Native to the Pacific coast, Dungeness crab is available fresh from December to February and again in June. Also known as "market crab," and "San Francisco crab," it has a sweet flavor and succulent texture. Dungeness crab is on the Seafood Watch green "Best Choices" list.
Dungeness Crab with Cellophane Noodles



Ingredients
  • (Serves 2-4 as part of a multi-course meal)
  • Dungeness crab is available December-February, and June
  • 4 ounce package dried cellophane noodles*
    (also called mung bean noodles, mung bean threads, crystal noodles or glass noodles)
  • 2 tablespoons canola oil
  • 2 teaspoons minced garlic
  • 1/2 cup picked Dungeness crabmeat
  • 1/4 cup green onion, diced into ΒΌ inch pieces
  • 1 1/2 tablespoons fish sauce*
  • 2 tablespoons oyster sauce*
  • 1/2 tablespoon sesame oil
  • 3-4 sprigs cilantro leaves for garnish

Directions
This is a quick-cooking dish, so have your ingredients ready to go in advance.

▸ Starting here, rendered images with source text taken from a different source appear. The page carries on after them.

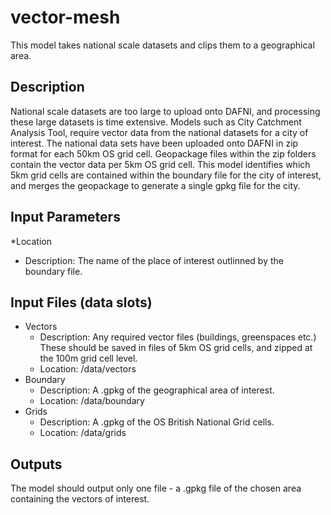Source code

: # vector-mesh
This model takes national scale datasets and clips them to a geographical area.

## Description
National scale datasets are too large to upload onto DAFNI, and processing these large datasets is time extensive. Models such as City Catchment Analysis Tool,
require vector data from the national datasets for a city of interest. The national data sets have been uploaded onto DAFNI in zip format for each 50km OS grid cell. 
Geopackage files within the zip folders contain the vector data per 5km OS grid cell. This model identifies which 5km grid cells are contained within the boundary 
file for the city of interest, and merges the geopackage to generate a single gpkg file for the city.

## Input Parameters
*Location
  * Description: The name of the place of interest outlinned by the boundary file.


## Input Files (data slots)
* Vectors
  * Description: Any required vector files (buildings, greenspaces etc.) These should be saved in files of 5km OS grid cells, and zipped at the 100m grid cell level.
  * Location: /data/vectors
* Boundary
  * Description: A .gpkg of the geographical area of interest. 
  * Location: /data/boundary
* Grids
  * Description: A .gpkg of the OS British National Grid cells.
  * Location: /data/grids

## Outputs
The model should output only one file - a .gpkg file of the chosen area containing the vectors of interest.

Soak the noodles in very hot water for 2-3 minutes then drain.

Heat a wok or large skillet on high heat.

Add the oil and heat until it begins to smoke.

Add the garlic and crab. Cook for about 30 seconds, tossing and stirring to mix the ingredients together.

Add the noodles and stir to mix all the ingredients.

Continue to toss and stir, adding the fish sauce and oyster sauce.

Add the sesame oil and green onion and combine well with the other ingredients.

Garnish with cilantro if desired and serve immediately.

*Cellophane noodles, fish sauce and oyster sauce can be found in many supermarkets as well as in Asian markets.

Learn more about Seafood Watch
Charles Phan

Meet the Chef

Charles Phan, Executive Chef/Owner of The Slanted Door, Out the Door, Academy Café/ Moss Room and Heaven’s Dog, San Francisco, CA
"Once you have kids and family, you've got to give them the best food and teach them how to become better citizens, better eaters and better cooks."

Hints from the Chef

  • Make sure the wok gets very hot so the food cooks quickly.
  • Don't put too much food in the wok at one time. If you overcrowd the wok you'll get too much steam and your food will be soggy.
  • If you've got a lot of food to cook (or a small wok), don't put everything in at once. Cook in small batches.
  • Don't over-soak the noodles or they will break into pieces when you add them to the stir fry.

Conservation Notes


The Dungeness crab fishery is well-managed. It only takes male crabs, it's closed during the molting season and it has strict limits on minimum size. This comprehensive management approach protects and sustains future populations.